Testo dell'esercizio:
-=-=-=-=-

Economia e lavoro - 24 aprile 2026, 19:30

Primotecs di Avigliana, sforbiciata di 6 mesi alla cassa integrazione. I sindacati sul piede di guerra

Polemica anche in Consiglio regionale, con le opposizioni che chiamano in causa il neo assessore al lavoro Marrone: "Tradimento ai danni dei lavoratori"

Una delle manifestazioni di fronte allo stabilimento di Primotecs

Sei mesi di cassa integrazione in meno, con fine corsa fissata al termine di giugno. Da Roma - in particolare dagli uffici del MiMit - la notizia è arrivata come un fulmine a ciel sereno sulle teste dei circa 160 lavoratori dello stabilimento Primotecs di Avigliana. La fabbrica che la proprietà - il fondo Mutares - ha annunciato di voler chiudere.

Solo a inizio febbraio, quando all'assessorato regionale del Lavoro c'era Elena Chiorino, era stato raggiunto l'accordo per un anno di ammortizzatori sociali. Ma adesso dall'esecutivo è arrivato il passo indietro. Da dicembre a giugno. Con l'incertezza che si spalanca davanti agli occhi degli operai. "Così facendo - dice Antonio Inserra (Fiom Cgil) - si tolgono tempo e possibilità a tanti lavoratori e alle loro famiglie. Abbiamo subito chiesto un incontro in Regione".

Intanto, i lavoratori hanno dichiarato sciopero e la protesta potrebbe proseguire anche lunedì. Mentre dal mondo della politica arrivano le sollecitazioni al neo assessore (e vicepresidente) al Lavoro, Maurizio Marrone. "Quello che si è consumato al Mimit non è solo un dietrofront tecnico, ma un vero e proprio tradimento politico ai danni dei lavoratori della Primotecs di Avigliana - dice Gianna Pentenero, presidente del gruppo del Pd in Consiglio Regionale - a febbraio erano stati presi impegni precisi. Ridurre oggi la copertura significa togliere ossigeno alla ricerca di potenziali acquirenti e condannare lo stabilimento a una chiusura preventiva. Non possiamo permettere che il futuro di centinaia di famiglie venga messo a repentaglio dall'incapacità delle istituzioni di mantenere la parola data e dalle strategie del Gruppo Mutares”. "La Primotecs non si tocca - conclude Pentenero -. Le responsabilità hanno nomi e cognomi: non faremo sconti a nessuno. Lunedì saremo al fianco dei lavoratori e martedì in aula pretenderemo dall’assessore Marrone la massima chiarezza: la sopravvivenza operativa del sito di Avigliana non è negoziabile. Quello che si è consumato al Mimit non è solo un dietrofront tecnico, ma un vero e proprio tradimento politico ai danni dei lavoratori della Primotecs di Avigliana”.

-=-=-=-=-

Voci fornite:
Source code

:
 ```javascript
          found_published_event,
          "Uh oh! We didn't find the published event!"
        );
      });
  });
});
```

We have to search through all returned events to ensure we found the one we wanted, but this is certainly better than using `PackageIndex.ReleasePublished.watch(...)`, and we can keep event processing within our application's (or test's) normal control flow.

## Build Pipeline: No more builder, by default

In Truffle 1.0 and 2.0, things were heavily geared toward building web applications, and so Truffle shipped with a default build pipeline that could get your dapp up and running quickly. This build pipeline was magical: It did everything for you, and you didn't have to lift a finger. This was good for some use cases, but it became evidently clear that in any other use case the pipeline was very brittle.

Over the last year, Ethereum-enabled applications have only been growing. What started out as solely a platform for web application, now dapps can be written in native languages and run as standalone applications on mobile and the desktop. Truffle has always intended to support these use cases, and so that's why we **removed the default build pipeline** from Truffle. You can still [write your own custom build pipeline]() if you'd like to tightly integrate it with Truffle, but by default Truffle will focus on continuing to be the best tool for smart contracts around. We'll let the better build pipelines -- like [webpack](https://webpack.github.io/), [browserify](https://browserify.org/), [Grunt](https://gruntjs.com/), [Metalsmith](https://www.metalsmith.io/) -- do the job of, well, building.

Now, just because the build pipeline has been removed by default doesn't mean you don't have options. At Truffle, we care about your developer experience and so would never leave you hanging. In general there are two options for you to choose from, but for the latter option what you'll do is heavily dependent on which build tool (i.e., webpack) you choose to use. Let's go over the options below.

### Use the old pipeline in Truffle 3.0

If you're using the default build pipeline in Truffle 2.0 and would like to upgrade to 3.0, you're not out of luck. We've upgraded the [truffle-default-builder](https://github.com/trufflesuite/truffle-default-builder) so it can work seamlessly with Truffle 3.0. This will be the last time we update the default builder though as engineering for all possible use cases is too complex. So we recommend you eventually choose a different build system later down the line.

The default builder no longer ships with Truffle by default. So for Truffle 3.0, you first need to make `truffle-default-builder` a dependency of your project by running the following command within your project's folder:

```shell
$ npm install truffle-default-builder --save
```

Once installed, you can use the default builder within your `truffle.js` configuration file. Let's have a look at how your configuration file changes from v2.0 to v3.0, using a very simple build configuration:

-=-=-=-=-

Elenco attività:
[1] Indica se ciascuna affermazione concorda con l'articolo su Primotecs: (a) lo stabilimento di Avigliana conta circa 160 lavoratori; (b) l'accordo di febbraio prevedeva sei mesi di ammortizzatori sociali; (c) Gianna Pentenero è presidente del gruppo del Pd in Consiglio Regionale. Rispondi sì o no a ciascuna e cita alla lettera le parole dell'articolo che lo stabiliscono.
[2] Prosegui l'articolo su Primotecs a partire dalla sua ultima frase.

Risposte per attività:
[1]
(a) Sì: «circa 160 lavoratori dello stabilimento Primotecs di Avigliana».
(b) No: «era stato raggiunto l'accordo per un anno di ammortizzatori sociali».
(c) Sì: «Gianna Pentenero, presidente del gruppo del Pd in Consiglio Regionale».

[2]
"I lavoratori di Primotecs si sentono traditi dalle istituzioni e hanno ragione da vendere", dicono dal Movimento Cinque Stelle Chiara Appendino, Antonino Iaria ed Elisa Pirro, parlamentari M5S, insieme a Sarah Disabato, capogruppo regionale M5S Piemonte e Alberto Unia, consigliere regionale M5S Piemonte -. Il Ministero, con l'avallo della Regione Piemonte, aveva preso un impegno chiaro: un anno di CIGS per area di crisi complessa, con scadenza al 31 dicembre 2026. Quell'impegno è stato smontato da un giorno all'altro e ora la copertura si ferma al 30 giugno. Sei mesi cancellati, sei mesi che per 158 lavoratori e le loro famiglie non sono un dettaglio burocratico: sono la differenza tra avere un orizzonte e trovarsi in mezzo a una strada nel giro di due mesi". "E c'è un secondo danno, altrettanto grave - concludono -, che non si può tacere: accorciare così drasticamente i tempi della cassa integrazione significa sabotare qualsiasi possibilità di trovare un acquirente per lo stabilimento. Si sta di fatto condannando Primotecs alla chiusura, scaricando la responsabilità su una scadenza amministrativa invece di assumerla politicamente".